Mannheim hard done by yet again?

First of all an apology for the lack of blogs since August, but we are trying to finish our new Kindle e-book "Rhine Upstream". As well we needed to find some photographs of railways in Belgium, Luxembourg and the Netherlands for publication in "AtoB" (www.atob.org.uk) This was a more difficult job than either we or David Henshaw, the editor of that august publication imagined. We cracked the problem and this had the added advantage that we were better prepared to source photographs for the next country in the list: Italy.
Mannheim can lay claim to being very important in the development of individual mobility. Karl Friedrich Freiherr Drais made the world's first "bicycle" trip in June 1817 on his velocipede or hobby horse, a kind of simple bicycle between the centre of Mannheim to the Schwetzinger Realaishaus,  a pub. Drais was born in Karlsruhe and the citizens of Karlsruhe claim that really Karlsruhe should be considered the site of the start of the age of mass individual mobility. (There is however a Drais bike route in Mannheim.)

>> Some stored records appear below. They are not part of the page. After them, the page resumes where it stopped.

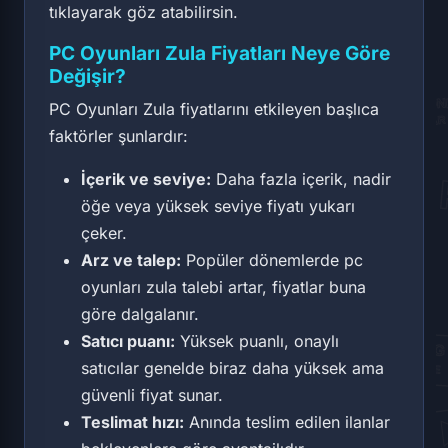
tıklayarak göz atabilirsin.
PC Oyunları Zula Fiyatları Neye Göre
Değişir?
PC Oyunları Zula fiyatlarını etkileyen başlıca
faktörler şunlardır:
İçerik ve seviye:
Daha fazla içerik, nadir
öğe veya yüksek seviye fiyatı yukarı
çeker.
Arz ve talep:
Popüler dönemlerde pc
oyunları zula talebi artar, fiyatlar buna
göre dalgalanır.
Satıcı puanı:
Yüksek puanlı, onaylı
satıcılar genelde biraz daha yüksek ama
güvenli fiyat sunar.
Teslimat hızı:
Anında teslim edilen ilanlar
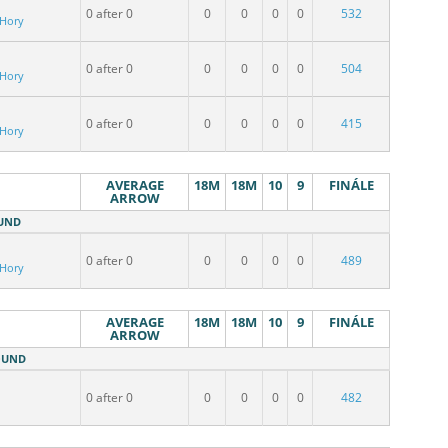
0 after 0
0
0
0
0
532
 Hory
0 after 0
0
0
0
0
504
 Hory
0 after 0
0
0
0
0
415
 Hory
AVERAGE
18M
18M
10
9
FINÁLE
ARROW
OUND
0 after 0
0
0
0
0
489
 Hory
AVERAGE
18M
18M
10
9
FINÁLE
ARROW
ROUND
0 after 0
0
0
0
0
482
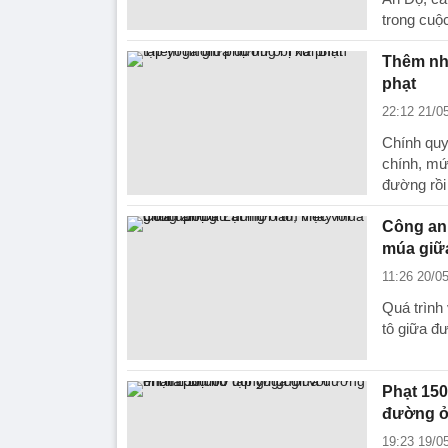
trong cuộ
Thêm nh
phạt
22:12 21/0
Chính quy
chính, mứ
đường rồi
Công an 
múa giữ
11:26 20/0
Quá trình
tô giữa đ
Phạt 150
đường ở
19:23 19/0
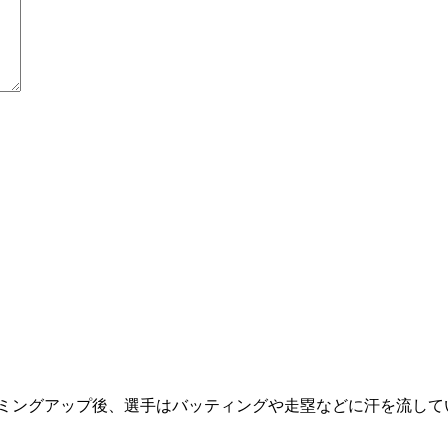
ミングアップ後、選手はバッティングや走塁などに汗を流して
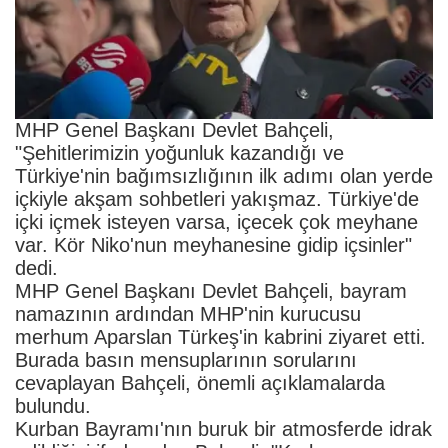
MHP Genel Başkanı Devlet Bahçeli,
"Şehitlerimizin yoğunluk kazandığı ve
Türkiye'nin bağımsızlığının ilk adımı olan yerde
içkiyle akşam sohbetleri yakışmaz. Türkiye'de
içki içmek isteyen varsa, içecek çok meyhane
var. Kör Niko'nun meyhanesine gidip içsinler"
dedi.
MHP Genel Başkanı Devlet Bahçeli, bayram
namazının ardından MHP'nin kurucusu
merhum Aparslan Türkeş'in kabrini ziyaret etti.
Burada basın mensuplarının sorularını
cevaplayan Bahçeli, önemli açıklamalarda
bulundu.
Kurban Bayramı'nın buruk bir atmosferde idrak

Then in 1886 Carl Benz was awarded the first patent for a vehicle with gas engine drive. Two years later his wife Bertha undertook the first car trip in the world and drove from Mannheim to Pforzheim. (Somewhat of a kick in the pants for chauvinistic male drivers. Not only are women reputedly safer drivers, but one of them was the first driver in the world.) The route she took can be followed: http://www.bertha-benz.de/indexen.php?inhalt=home, including seeing the first filling station in the world, a chemist's shop in Wiesloch where she bought ligroin. However at the same time Gottlieb Daimler was building similar machines in Stuttgart. The HQ of the company the two founded in 1926 is in Stuttgart, so we Mannheimers have the impression that the role of Mannheim yet again is being diminished for the greater glory of one of Stuttgart's sons. The company's name no longer reflects the role of the Carl Benz since 1998 when Daimler - Benz AG absorbed the Chrysler company and since 2007 when the Chrysler operations were divested, it is just called Daimler AG.